_To-do item_
For each line below that contains the word "from", return that line.
══ Provided material
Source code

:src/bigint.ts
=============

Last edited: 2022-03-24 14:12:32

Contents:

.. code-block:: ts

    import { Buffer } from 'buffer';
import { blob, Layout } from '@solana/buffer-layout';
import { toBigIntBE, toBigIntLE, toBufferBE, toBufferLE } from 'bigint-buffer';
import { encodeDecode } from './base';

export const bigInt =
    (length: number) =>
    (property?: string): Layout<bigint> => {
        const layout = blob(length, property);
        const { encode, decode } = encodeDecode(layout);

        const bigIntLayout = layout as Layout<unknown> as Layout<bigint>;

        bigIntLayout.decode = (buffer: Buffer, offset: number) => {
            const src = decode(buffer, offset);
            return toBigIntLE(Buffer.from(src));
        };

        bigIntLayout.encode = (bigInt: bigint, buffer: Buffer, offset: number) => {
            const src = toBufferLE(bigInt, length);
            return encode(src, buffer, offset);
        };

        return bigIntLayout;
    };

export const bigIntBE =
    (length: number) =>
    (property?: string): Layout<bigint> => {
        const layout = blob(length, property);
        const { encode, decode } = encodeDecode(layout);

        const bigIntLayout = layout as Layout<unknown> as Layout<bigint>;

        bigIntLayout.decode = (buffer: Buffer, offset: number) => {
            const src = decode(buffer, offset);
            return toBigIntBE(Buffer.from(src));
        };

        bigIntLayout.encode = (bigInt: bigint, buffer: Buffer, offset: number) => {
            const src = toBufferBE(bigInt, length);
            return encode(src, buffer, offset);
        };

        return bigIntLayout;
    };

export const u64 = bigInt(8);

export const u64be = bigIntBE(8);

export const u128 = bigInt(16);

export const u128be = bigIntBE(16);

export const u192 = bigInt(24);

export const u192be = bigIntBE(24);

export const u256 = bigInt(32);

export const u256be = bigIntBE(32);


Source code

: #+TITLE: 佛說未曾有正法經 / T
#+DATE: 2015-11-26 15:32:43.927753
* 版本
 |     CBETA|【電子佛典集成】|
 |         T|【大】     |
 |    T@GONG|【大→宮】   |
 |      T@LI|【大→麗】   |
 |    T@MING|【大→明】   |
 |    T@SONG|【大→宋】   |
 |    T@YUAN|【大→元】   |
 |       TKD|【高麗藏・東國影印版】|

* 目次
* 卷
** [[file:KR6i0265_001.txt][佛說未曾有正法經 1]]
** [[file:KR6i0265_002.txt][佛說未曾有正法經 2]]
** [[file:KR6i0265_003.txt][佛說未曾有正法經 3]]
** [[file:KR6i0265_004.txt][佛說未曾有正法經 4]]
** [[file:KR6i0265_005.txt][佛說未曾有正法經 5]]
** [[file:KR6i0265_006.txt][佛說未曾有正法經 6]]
════
_Answer area_
    import { Buffer } from 'buffer';
import { blob, Layout } from '@solana/buffer-layout';
import { toBigIntBE, toBigIntLE, toBufferBE, toBufferLE } from 'bigint-buffer';
import { encodeDecode } from './base';
            return toBigIntLE(Buffer.from(src));
            return toBigIntBE(Buffer.from(src));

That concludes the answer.